══ Supplied text ══
[llvm] r328210 - [LoopPredication] Add profitability check based on BPI

Thu Mar 22 09:03:59 PDT 2018

Author: annat
Date: Thu Mar 22 09:03:59 2018
New Revision: 328210

URL: http://llvm.org/viewvc/llvm-project?rev=328210&view=rev
Log:
[LoopPredication] Add profitability check based on BPI

Summary:
LoopPredication is not profitable when the loop is known to always exit
through some block other than the latch block.
A coarse grained latch check can cause loop predication to predicate the
loop, and unconditionally deoptimize.

However, without predicating the loop, the guard may never fail within the
loop during the dynamic execution because the non-latch loop termination
condition exits the loop before the latch condition causes the loop to
exit.
We teach LP about this using BranchProfileInfo pass.

Reviewers: apilipenko, skatkov, mkazantsev, reames

Reviewed by: skatkov

Subscribers: llvm-commits

Differential Revision: https://reviews.llvm.org/D44667

Added:
    llvm/trunk/test/Transforms/LoopPredication/profitability.ll
Modified:
    llvm/trunk/lib/Transforms/Scalar/LoopPredication.cpp

Modified: llvm/trunk/lib/Transforms/Scalar/LoopPredication.cpp
URL: http://llvm.org/viewvc/llvm-project/llvm/trunk/lib/Transforms/Scalar/LoopPredication.cpp?rev=328210&r1=328209&r2=328210&view=diff
==============================================================================

--- llvm/trunk/lib/Transforms/Scalar/LoopPredication.cpp (original)
═══
══ Material supplied ══
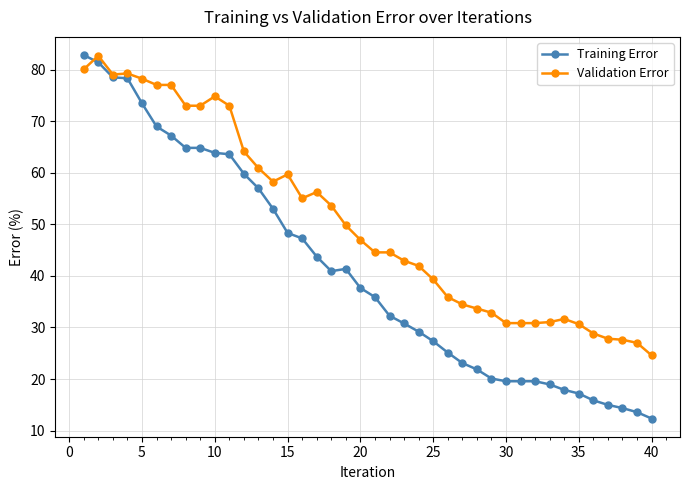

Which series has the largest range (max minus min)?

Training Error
═══
══ Material supplied ══
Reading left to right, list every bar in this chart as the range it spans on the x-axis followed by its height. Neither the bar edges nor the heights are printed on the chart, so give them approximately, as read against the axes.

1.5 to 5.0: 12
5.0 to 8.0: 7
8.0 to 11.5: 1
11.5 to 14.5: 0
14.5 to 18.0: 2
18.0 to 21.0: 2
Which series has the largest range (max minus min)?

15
═══
• **Activity list**:
A. In the LoopPredication commit, which pass is used to teach LoopPredication about the profitability issue?
B. Please continue the LoopPredication commit from its final line onward.

• **Exercise responses**:
A. The BranchProfileInfo pass.

B.
+++ llvm/trunk/lib/Transforms/Scalar/LoopPredication.cpp Thu Mar 22 09:03:59 2018
@@ -178,6 +178,7 @@
 //===----------------------------------------------------------------------===//
 
 #include "llvm/Transforms/Scalar/LoopPredication.h"
+#include "llvm/Analysis/BranchProbabilityInfo.h"
 #include "llvm/Analysis/LoopInfo.h"
 #include "llvm/Analysis/LoopPass.h"
 #include "llvm/Analysis/ScalarEvolution.h"
@@ -202,6 +203,20 @@ static cl::opt<bool> EnableIVTruncation(
 
 static cl::opt<bool> EnableCountDownLoop("loop-predication-enable-count-down-loop",
                                         cl::Hidden, cl::init(true));
+
+static cl::opt<bool>
+    SkipProfitabilityChecks("loop-predication-skip-profitability-checks",
+                            cl::Hidden, cl::init(false));
+
+// This is the scale factor for the latch probability. We use this during
+// profitability analysis to find other exiting blocks that have a much higher
+// probability of exiting the loop instead of loop exiting via latch.
+// This value should be greater than 1 for a sane profitability check.
+static cl::opt<float> LatchExitProbabilityScale(
+    "loop-predication-latch-probability-scale", cl::Hidden, cl::init(2.0),
+    cl::desc("scale factor for the latch probability. Value should be greater "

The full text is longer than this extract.